Director Scott Ellis pulled together a workshop to that effect and put the project into rehearsal Mar. 30 for a staged-reading presentation two weeks later. David Thomson, who worked with Ellis on And the World Goes 'Round and Steel Pier, is revising the musical's book, which Jerome Lawrence and Robert E. Lee adapted from the famous Jean Giradoux play.

The original Broadway production, directed and choreographed by Joe Layton and produced by Alexander H. Cohen, opened Feb. 6, 1969, at the Mark Hellinger Theatre and ran only 132 performances -- but this was enough for Angela Lansbury to win the second of her four Tony Awards.

The show reunited Lansbury with her Mame authors, but it suffered from comparison--although Herman's score is still hailed as one of his most melodic; some of the songs have gone on to become cult favorites and evergreens ("And I Was Beautiful," "I Don't Want To Know," "I've Never Said I Love You," "Kiss Her Now," "One Person," the title tune, et al).

A dream cast, almost all Tony winners, is being assembled to support Rivera's Countess Aurelia.
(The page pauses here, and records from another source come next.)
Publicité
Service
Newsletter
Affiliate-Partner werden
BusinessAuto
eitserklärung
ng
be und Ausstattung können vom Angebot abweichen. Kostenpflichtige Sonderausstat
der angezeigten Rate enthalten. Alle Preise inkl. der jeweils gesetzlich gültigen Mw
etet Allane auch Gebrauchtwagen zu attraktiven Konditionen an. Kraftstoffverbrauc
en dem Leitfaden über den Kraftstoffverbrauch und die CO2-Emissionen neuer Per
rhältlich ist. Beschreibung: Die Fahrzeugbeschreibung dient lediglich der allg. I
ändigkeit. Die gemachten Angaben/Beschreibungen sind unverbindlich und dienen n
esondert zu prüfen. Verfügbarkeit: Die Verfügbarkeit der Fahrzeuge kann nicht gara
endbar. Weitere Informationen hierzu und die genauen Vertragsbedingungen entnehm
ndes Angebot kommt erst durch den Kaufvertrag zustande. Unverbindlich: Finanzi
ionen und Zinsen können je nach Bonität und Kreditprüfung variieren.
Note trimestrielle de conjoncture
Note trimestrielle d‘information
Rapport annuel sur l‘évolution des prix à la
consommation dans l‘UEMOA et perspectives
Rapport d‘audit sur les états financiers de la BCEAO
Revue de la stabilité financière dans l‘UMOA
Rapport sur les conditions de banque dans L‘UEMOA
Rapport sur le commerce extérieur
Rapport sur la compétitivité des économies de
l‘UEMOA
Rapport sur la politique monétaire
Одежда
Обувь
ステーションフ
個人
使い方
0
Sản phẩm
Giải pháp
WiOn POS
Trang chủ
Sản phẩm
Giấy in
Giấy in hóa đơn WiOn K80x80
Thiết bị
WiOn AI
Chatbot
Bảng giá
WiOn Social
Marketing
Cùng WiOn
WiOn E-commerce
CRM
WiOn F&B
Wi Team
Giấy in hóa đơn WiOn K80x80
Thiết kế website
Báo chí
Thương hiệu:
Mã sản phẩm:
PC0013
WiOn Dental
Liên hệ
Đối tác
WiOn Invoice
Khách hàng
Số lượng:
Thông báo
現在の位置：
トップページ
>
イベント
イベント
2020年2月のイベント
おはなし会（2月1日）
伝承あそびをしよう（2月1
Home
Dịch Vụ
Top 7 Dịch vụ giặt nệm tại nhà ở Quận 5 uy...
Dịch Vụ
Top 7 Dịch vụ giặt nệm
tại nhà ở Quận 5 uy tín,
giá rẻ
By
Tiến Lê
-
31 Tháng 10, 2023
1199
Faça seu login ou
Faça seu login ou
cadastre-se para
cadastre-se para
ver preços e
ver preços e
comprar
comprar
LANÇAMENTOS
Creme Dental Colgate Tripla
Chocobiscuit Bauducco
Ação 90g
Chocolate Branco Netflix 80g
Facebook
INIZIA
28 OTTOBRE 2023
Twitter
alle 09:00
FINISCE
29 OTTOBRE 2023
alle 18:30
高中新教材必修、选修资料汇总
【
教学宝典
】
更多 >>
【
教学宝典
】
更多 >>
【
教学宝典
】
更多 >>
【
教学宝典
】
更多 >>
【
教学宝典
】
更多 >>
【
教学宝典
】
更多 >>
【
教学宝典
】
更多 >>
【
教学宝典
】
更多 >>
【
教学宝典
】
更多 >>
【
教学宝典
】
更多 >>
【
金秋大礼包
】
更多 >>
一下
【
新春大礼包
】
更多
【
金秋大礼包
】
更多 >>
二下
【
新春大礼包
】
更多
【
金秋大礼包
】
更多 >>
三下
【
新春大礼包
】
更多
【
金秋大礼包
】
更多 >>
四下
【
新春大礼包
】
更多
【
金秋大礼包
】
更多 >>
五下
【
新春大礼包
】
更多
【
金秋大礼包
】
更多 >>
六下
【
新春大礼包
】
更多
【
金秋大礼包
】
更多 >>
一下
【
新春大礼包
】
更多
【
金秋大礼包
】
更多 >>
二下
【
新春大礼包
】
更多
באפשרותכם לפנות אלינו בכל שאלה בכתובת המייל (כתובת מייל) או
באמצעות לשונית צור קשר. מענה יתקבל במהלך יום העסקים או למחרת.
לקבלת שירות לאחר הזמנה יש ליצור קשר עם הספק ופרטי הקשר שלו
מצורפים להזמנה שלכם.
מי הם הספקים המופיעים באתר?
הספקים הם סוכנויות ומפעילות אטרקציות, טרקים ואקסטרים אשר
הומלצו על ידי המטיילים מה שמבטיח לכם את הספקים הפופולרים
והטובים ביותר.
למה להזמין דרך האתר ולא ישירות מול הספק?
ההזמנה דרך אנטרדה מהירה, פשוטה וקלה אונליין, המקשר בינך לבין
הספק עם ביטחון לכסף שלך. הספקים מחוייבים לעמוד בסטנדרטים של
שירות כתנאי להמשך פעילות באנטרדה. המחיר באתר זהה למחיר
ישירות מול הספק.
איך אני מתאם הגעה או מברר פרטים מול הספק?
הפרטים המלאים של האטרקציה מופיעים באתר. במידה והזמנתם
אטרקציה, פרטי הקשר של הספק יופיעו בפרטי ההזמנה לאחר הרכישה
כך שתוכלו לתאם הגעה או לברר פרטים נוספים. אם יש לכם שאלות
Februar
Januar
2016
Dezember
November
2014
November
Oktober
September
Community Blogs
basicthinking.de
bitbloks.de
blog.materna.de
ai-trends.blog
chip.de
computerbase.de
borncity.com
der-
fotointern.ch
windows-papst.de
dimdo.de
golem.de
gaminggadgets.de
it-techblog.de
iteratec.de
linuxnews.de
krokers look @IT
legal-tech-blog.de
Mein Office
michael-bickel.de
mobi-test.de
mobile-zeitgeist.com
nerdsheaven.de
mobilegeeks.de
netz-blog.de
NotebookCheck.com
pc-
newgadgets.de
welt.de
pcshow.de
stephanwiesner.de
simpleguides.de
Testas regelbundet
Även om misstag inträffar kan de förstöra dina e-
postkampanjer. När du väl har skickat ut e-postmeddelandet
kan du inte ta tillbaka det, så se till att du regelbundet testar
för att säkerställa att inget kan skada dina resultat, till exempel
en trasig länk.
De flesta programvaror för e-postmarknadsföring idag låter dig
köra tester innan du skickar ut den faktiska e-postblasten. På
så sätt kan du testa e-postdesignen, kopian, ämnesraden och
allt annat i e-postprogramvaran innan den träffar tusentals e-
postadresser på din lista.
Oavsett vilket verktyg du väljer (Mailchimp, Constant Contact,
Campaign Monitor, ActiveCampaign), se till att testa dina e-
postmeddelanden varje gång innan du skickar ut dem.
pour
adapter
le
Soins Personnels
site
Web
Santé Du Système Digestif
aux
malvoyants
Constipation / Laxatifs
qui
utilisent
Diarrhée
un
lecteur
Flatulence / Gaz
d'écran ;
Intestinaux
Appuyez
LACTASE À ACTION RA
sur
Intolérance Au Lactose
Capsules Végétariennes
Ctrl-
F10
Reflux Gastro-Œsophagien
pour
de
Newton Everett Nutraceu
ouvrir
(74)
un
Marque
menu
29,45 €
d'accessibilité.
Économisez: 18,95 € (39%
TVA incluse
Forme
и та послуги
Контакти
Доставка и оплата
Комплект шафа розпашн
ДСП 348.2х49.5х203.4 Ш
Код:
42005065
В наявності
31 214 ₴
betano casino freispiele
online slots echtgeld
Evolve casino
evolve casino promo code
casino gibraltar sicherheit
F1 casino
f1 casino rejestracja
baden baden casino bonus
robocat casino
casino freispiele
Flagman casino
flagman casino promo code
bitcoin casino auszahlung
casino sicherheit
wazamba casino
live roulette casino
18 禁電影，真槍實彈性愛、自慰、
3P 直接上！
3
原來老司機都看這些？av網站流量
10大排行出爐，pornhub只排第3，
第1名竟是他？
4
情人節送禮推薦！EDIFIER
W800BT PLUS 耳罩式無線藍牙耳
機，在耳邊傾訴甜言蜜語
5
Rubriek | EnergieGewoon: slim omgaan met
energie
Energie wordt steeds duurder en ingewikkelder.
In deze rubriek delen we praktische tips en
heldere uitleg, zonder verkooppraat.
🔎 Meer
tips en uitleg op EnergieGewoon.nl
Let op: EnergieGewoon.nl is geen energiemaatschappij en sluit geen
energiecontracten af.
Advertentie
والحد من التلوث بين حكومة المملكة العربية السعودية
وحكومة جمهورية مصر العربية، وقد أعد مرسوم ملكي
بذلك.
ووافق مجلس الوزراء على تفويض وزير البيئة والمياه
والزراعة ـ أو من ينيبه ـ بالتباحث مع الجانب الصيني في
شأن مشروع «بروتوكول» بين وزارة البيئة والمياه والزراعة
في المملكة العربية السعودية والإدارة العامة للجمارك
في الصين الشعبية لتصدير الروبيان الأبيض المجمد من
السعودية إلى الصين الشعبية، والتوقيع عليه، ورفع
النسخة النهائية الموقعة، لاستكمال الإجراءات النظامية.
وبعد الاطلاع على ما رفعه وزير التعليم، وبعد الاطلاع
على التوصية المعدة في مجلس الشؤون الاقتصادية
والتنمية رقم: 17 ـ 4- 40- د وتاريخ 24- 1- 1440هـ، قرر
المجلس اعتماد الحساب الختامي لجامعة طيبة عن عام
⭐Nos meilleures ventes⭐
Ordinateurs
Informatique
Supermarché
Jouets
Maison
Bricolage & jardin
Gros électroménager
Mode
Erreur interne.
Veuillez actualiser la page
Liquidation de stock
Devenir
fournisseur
Debra (Ah, Wilderness!) Monk and Madeline (The Sisters Rosensweig) Kahn will play Gabrielle and Constance, the other two madwomen originated by Jane Connell and Carmen Matthews, and Audra (Ragtime) MacDonald is doing the Pamela Hall part of Nina. In Milo O'Shea's role of Sewerman is Alfred Molina (Art).

"We're just going to work on it the first two weeks in April," says Ellis. "Then, we'll do the reading and see how it feels, see what we have."

Rivera told Playbill On-Line (Mar. 12), "We'll bring it in [to NY] but not until we get it perfect."